KATHMANDU: The High-Level Economic Reforms Recommendation Commission has advised the government to dissolve five underperforming public institutions, including the Janakpur Cigarette Factory.
Submitting its report to the government today, the Commission recommended the closure of Janakpur Cigarette Factory, Butwal Yarn Factory, Nepal Engineering Consultancy Service Centre, National Construction Company Nepal, and Nepal Orind Magnesite Pvt. Ltd., citing their prolonged failure to operate effectively.
The Commission further recommended that the tangible assets of these institutions be transferred to the government’s name and utilized for other productive purposes.
In addition, the report suggested merging Hetauda Cement Industry and Udayapur Cement Industry following a thorough assessment of their assets and liabilities. The remaining shares should then be sold to the private sector.
Regarding Nepal Airlines Corporation, the Commission proposed a restructuring initiative that involves bringing in foreign strategic partners and placing the corporation under temporary foreign management to ensure its commercial viability.

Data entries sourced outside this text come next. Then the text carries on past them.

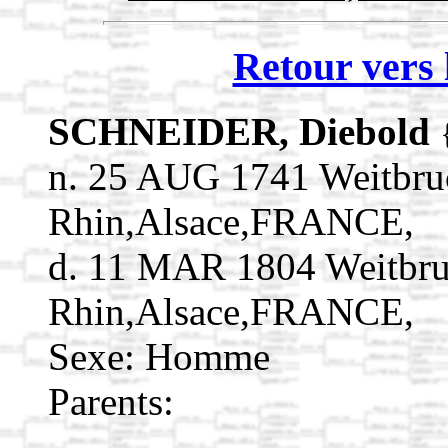
Retour vers 
SCHNEIDER, Diebold
n. 25 AUG 1741 Weitbru
Rhin,Alsace,FRANCE,
d. 11 MAR 1804 Weitbru
Rhin,Alsace,FRANCE,
Sexe: Homme
Parents: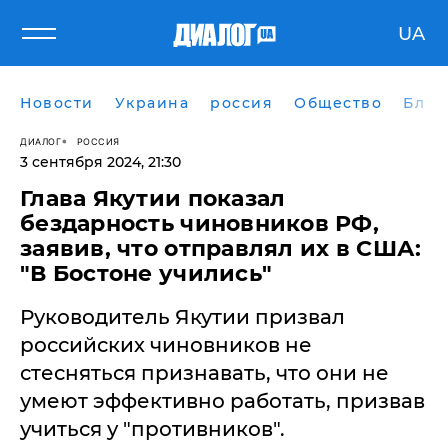
UA
Новости
Украина
россия
Общество
Блог
ДИАЛОГ
РОССИЯ
3 сентября 2024, 21:30
Глава Якутии показал
бездарность чиновников РФ,
заявив, что отправлял их в США:
"В Бостоне учились"
Руководитель Якутии призвал
российских чиновников не
стесняться признавать, что они не
умеют эффективно работать, призвав
учиться у "противников".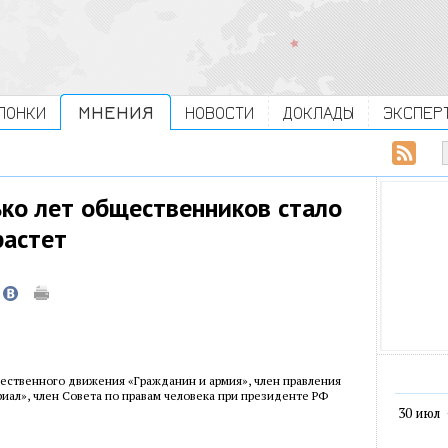
ЛОНКИ
МНЕНИЯ
НОВОСТИ
ДОКЛАДЫ
ЭКСПЕР
ько лет общественников стало
растет
ественного движения «Гражданин и армия», член правления
иал», член Совета по правам человека при президенте РФ
30 июл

The report also advised transforming the Dairy Development Committee into a provincial public institution, with responsibilities delegated to all seven provincial governments.

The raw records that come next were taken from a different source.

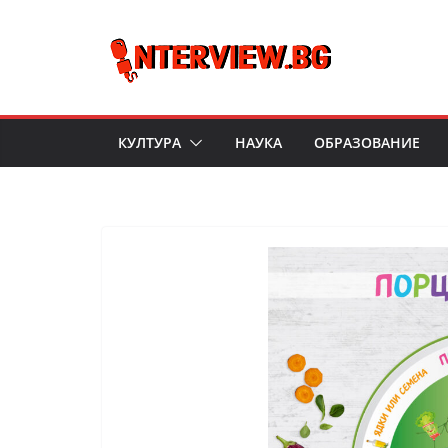
Skip
to
content
КУЛТУРА
НАУКА
ОБРАЗОВАНИЕ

To enhance professionalism and reduce political interference, the Commission urged the government to amend existing company laws, ensure timely audits of public institutions, and grant authority for the appointment of competent personnel based on merit.
It also emphasized that public institutions should not receive government loans to cover employee salaries and operational expenses.
In a significant reform measure, the Commission recommended scrapping the Revenue Investigation Department. Submitted to Deputy Prime Minister and Finance Minister Bishnu Prasad Paudel, the report argued that other agencies already handle tax investigations and that strengthening these existing bodies would be more effective.